The sparsely furnished back room of Mel’s Diner was practically bursting at the seams with about thirty ranchers and cowboys and rodeo riders who’d grown weary of the long, lonely nights they faced due to the shortage of women in the area. He’d never seen so many people turn out for one of these meetings, but then, none of them had ever had so much at stake before.

It had been a month since the Jasper Review reported the comments Luke’s brother, Clayt, had made at the last meeting. It had been his idea to advertise for women to come to their town. Before anyone knew how it had happened, several big newspapers had picked up the story, coyly referring to Jasper Gulch as Bachelor Gulch. In the ensuing weeks, scores of women had come to check out the Jasper Gents. Unfortunately most of them had taken one look at the meager stores, the limited job prospects and dusty roads, and kept right on going.

It looked as if one, at least, had decided to stay. Jillian Daniels. Her name conjured up hazy images, while the memory of the smile she’d given him in his office that morning turned those images into an energy he had a hard time hiding.

It took incredible concentration to bring his attention back to the meeting. Isabell Pruitt, the self-appointed leader of the Ladies Aid Society declared, “I told you nothing good would come of this. If that advertisement draws anybody, it’ll be harlots, women of ill repute, I tell you.”

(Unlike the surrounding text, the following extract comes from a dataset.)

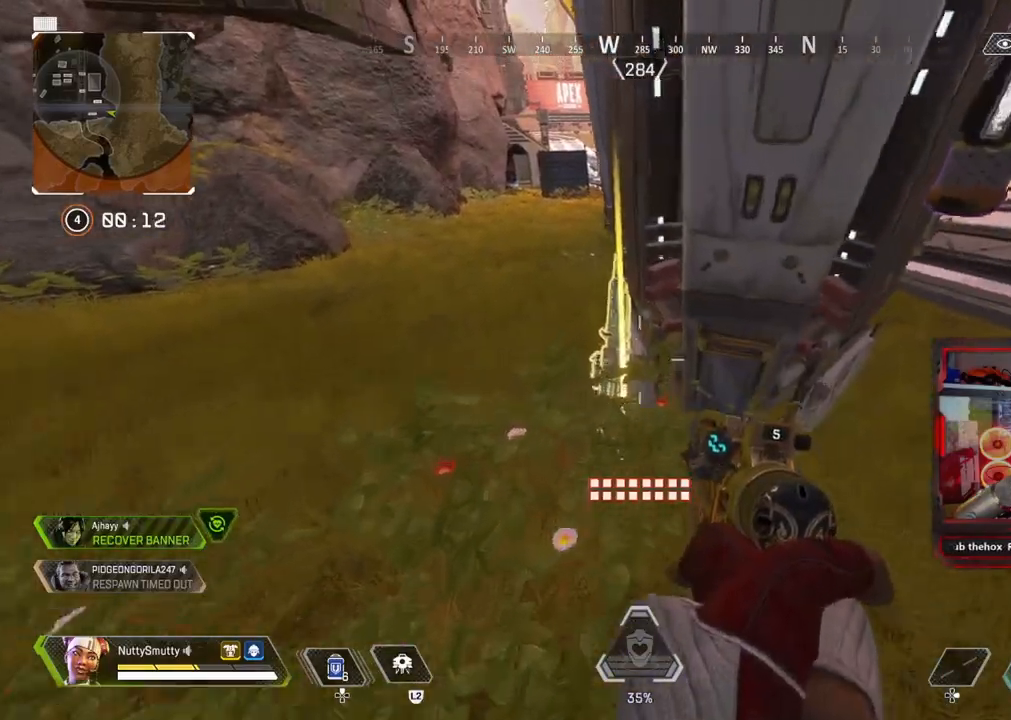
{"buttons": [], "left_stick": "up-left", "right_stick": "center", "events": [[83, "left_stick", "center"], [100, "SQUARE", "up"], [150, "SQUARE", "down"], [217, "SQUARE", "up"], [233, "left_stick", "up"], [267, "SQUARE", "down"], [317, "SQUARE", "up"], [417, "SQUARE", "down"], [433, "left_stick", "up-left"], [500, "SQUARE", "up"]]}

Every man in the room groaned out loud, which only made Isabell rise to her feet self-righteously and say, “Is that what you want? Is it? If it is, let the record state that I want no part of it. None whatsoever. And another thing…”

“Oh, put a sock in it, Isabell,” one of the men groused.

Isabell pursed her thin lips and gave an affronted huff. “Well, I never!”

“Yeah? Maybe you should.”

The argument that broke out between the members of the Ladies Aid Society and everyone else in the room was loud enough to bring down the roof. Luke swore under his breath and stood. Glancing to his right, he found that the other members of the town council—Clayt, Wyatt McCully, and old Doc Masey—had all risen, too.